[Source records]
*****

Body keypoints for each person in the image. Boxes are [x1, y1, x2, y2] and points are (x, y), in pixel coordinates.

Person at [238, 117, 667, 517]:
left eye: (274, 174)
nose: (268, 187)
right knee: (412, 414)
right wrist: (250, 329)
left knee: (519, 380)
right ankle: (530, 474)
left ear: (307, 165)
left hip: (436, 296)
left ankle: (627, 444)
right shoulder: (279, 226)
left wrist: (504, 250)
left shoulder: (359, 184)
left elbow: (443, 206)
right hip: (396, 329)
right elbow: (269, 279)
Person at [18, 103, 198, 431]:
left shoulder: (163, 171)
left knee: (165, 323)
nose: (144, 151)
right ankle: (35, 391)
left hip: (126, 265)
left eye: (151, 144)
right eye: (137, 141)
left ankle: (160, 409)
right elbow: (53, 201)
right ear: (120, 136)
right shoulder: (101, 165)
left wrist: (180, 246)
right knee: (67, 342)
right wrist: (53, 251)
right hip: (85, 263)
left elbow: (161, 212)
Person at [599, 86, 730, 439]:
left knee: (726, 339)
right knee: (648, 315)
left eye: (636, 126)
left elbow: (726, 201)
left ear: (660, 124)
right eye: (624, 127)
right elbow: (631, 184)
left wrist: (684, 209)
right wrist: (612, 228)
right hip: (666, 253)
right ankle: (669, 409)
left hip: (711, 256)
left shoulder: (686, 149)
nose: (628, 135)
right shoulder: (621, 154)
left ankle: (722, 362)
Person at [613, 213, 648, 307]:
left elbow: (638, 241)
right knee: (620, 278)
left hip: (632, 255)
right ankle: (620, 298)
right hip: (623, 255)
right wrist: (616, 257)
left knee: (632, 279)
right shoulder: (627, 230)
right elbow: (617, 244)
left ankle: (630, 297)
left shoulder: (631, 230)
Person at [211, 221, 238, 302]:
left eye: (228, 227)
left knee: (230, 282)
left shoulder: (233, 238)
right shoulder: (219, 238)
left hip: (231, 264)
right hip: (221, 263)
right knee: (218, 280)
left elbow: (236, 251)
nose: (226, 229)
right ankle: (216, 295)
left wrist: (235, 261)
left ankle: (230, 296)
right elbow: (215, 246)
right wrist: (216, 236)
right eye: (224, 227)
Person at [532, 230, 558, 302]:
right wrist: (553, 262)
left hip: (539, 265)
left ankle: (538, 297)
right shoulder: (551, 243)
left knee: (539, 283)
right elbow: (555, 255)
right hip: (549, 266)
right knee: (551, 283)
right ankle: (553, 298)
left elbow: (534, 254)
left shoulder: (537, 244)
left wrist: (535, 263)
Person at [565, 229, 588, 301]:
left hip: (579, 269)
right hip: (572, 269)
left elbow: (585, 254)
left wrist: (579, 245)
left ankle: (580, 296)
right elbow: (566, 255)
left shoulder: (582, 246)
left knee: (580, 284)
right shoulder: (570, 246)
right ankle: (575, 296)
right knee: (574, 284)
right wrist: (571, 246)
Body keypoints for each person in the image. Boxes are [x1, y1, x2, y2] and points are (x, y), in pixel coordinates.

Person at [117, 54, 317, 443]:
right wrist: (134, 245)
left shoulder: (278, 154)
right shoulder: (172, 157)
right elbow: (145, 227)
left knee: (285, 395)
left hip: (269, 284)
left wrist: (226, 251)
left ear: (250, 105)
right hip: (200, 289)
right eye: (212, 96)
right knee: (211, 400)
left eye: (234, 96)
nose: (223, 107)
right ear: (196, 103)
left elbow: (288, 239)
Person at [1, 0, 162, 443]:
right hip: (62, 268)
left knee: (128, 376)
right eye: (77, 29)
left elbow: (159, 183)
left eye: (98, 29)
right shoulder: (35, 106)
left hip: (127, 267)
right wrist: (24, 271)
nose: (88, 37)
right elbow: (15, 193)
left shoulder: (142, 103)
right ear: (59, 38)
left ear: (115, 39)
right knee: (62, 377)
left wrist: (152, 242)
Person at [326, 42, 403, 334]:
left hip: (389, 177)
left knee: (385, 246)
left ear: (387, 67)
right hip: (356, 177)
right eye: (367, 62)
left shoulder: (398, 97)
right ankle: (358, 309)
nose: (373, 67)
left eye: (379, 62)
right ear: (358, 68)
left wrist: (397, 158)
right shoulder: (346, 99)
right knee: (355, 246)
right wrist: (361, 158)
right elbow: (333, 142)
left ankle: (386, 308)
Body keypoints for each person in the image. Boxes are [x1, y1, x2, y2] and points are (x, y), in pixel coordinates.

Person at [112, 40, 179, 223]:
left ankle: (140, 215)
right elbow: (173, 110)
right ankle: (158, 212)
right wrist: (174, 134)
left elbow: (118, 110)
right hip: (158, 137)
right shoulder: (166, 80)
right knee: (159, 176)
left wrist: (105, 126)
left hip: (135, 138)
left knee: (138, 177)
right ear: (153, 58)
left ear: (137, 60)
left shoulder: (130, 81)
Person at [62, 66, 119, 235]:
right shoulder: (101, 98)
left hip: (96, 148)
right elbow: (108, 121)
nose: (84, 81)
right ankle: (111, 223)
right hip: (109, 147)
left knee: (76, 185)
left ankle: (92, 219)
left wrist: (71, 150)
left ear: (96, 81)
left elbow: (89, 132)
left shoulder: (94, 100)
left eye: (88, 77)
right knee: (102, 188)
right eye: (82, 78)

*****

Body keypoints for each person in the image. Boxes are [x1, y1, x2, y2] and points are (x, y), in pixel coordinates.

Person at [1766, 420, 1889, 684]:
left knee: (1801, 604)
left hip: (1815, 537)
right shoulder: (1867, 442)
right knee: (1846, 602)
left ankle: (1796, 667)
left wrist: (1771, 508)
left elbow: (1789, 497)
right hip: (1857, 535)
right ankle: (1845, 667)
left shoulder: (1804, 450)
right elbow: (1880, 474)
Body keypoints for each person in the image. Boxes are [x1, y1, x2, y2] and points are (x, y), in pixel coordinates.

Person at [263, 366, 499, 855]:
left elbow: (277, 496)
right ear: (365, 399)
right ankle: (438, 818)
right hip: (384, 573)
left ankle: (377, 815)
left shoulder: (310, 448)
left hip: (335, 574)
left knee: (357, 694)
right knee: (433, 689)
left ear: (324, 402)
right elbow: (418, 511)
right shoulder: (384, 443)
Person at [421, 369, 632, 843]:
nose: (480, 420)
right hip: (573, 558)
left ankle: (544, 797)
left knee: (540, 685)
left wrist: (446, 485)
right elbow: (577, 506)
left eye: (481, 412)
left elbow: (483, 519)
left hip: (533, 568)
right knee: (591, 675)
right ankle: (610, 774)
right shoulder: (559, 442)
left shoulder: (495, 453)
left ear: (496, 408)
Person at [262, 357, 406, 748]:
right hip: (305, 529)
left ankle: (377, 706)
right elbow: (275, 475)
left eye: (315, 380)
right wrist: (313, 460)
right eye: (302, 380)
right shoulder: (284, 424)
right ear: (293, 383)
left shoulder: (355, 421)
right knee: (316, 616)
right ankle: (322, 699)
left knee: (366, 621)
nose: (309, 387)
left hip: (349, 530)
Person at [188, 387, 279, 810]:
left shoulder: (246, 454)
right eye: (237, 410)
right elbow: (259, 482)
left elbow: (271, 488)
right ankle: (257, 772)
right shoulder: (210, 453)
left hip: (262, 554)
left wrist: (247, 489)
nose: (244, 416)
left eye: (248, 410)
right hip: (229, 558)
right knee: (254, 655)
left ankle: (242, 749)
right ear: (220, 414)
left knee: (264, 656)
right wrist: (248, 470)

*****

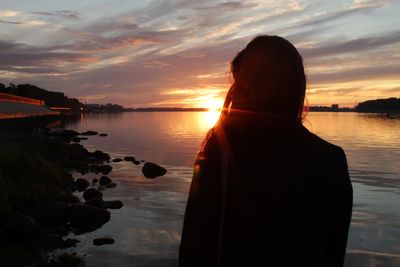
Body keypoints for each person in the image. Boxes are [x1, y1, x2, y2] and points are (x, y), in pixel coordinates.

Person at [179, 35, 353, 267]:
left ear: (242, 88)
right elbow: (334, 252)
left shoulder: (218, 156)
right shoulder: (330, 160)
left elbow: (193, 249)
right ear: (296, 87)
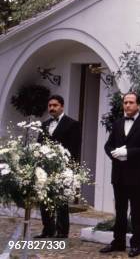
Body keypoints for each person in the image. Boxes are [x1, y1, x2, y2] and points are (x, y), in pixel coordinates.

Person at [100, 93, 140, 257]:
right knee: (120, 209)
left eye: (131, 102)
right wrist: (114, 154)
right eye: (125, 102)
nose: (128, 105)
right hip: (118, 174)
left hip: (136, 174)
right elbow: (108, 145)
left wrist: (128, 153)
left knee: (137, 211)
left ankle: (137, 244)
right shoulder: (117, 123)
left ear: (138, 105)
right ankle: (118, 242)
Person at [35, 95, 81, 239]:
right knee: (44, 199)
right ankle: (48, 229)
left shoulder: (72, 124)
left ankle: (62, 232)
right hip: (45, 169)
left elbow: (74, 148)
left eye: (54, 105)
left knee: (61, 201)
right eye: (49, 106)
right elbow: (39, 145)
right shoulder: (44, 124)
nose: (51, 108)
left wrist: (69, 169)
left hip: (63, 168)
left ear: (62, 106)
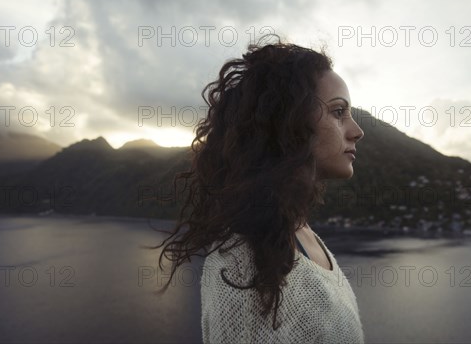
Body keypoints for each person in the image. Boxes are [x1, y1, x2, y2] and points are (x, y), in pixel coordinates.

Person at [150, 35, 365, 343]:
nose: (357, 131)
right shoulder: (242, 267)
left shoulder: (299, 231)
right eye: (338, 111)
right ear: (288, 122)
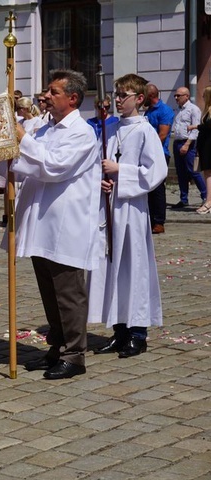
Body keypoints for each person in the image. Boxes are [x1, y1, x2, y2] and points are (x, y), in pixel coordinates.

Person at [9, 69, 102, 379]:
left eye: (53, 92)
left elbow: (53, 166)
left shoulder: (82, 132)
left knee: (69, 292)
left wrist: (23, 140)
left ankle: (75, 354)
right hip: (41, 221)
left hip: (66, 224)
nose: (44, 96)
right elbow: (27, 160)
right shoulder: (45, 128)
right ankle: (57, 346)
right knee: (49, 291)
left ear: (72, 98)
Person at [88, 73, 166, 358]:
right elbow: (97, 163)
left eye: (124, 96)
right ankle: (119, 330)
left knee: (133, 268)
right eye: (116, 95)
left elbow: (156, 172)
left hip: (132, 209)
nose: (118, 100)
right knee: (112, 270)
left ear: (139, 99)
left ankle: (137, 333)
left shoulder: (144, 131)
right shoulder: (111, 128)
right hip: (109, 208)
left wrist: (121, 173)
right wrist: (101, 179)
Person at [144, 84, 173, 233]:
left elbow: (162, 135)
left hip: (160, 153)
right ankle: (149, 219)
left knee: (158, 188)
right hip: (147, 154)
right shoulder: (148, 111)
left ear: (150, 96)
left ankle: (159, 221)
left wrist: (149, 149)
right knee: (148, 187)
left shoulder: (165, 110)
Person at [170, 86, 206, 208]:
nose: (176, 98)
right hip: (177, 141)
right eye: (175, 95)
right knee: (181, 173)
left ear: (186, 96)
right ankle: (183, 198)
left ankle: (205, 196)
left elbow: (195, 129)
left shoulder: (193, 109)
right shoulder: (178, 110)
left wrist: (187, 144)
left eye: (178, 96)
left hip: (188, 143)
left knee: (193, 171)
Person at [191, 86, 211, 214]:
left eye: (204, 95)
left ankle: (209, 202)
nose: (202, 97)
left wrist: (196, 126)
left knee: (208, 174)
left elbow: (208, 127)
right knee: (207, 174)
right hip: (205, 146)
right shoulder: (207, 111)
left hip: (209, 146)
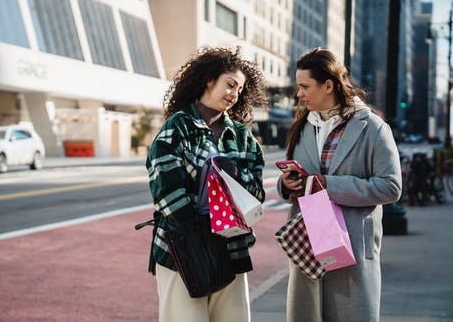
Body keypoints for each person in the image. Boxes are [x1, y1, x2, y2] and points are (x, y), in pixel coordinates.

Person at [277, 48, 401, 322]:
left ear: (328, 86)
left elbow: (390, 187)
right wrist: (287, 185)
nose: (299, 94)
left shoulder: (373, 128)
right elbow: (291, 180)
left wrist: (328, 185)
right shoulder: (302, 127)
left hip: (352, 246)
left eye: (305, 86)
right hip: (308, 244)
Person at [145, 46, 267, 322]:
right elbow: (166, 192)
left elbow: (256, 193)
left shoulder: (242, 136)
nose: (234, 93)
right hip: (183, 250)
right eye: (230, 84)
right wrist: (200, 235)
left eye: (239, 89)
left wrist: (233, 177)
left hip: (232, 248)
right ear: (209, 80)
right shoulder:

*****

• Assignment:
After locating the line with "left wrist: (235, 261)" above, return that line and every later line through the one with "right wrist: (361, 158)", word for word and with nothing else.

• Your response:
left wrist: (235, 261)
left ankle: (230, 296)
right elbow: (215, 246)
right wrist: (216, 236)
right eye: (224, 227)
Person at [532, 230, 558, 302]:
right wrist: (553, 262)
left hip: (539, 265)
left ankle: (538, 297)
right shoulder: (551, 243)
left knee: (539, 283)
right elbow: (555, 255)
right hip: (549, 266)
right knee: (551, 283)
right ankle: (553, 298)
left elbow: (534, 254)
left shoulder: (537, 244)
left wrist: (535, 263)
Person at [565, 229, 588, 301]:
left hip: (579, 269)
right hip: (572, 269)
left elbow: (585, 254)
left wrist: (579, 245)
left ankle: (580, 296)
right elbow: (566, 255)
left shoulder: (582, 246)
left knee: (580, 284)
right shoulder: (570, 246)
right ankle: (575, 296)
right knee: (574, 284)
right wrist: (571, 246)
Body keypoints for each person in the image. Boxes are [x1, y1, x2, y2] and points are (x, y), in pixel coordinates.

Person at [117, 54, 317, 443]:
right wrist: (134, 245)
left shoulder: (278, 154)
right shoulder: (172, 157)
right elbow: (145, 227)
left knee: (285, 395)
left hip: (269, 284)
left wrist: (226, 251)
left ear: (250, 105)
right hip: (200, 289)
right eye: (212, 96)
right knee: (211, 400)
left eye: (234, 96)
nose: (223, 107)
right ear: (196, 103)
left elbow: (288, 239)
Person at [1, 0, 162, 443]:
right hip: (62, 268)
left knee: (128, 376)
right eye: (77, 29)
left elbow: (159, 183)
left eye: (98, 29)
right shoulder: (35, 106)
left hip: (127, 267)
right wrist: (24, 271)
nose: (88, 37)
right elbow: (15, 193)
left shoulder: (142, 103)
right ear: (59, 38)
left ear: (115, 39)
right knee: (62, 377)
left wrist: (152, 242)
Person at [326, 42, 403, 334]:
left hip: (389, 177)
left knee: (385, 246)
left ear: (387, 67)
right hip: (356, 177)
right eye: (367, 62)
left shoulder: (398, 97)
right ankle: (358, 309)
nose: (373, 67)
left eye: (379, 62)
right ear: (358, 68)
left wrist: (397, 158)
right shoulder: (346, 99)
right knee: (355, 246)
right wrist: (361, 158)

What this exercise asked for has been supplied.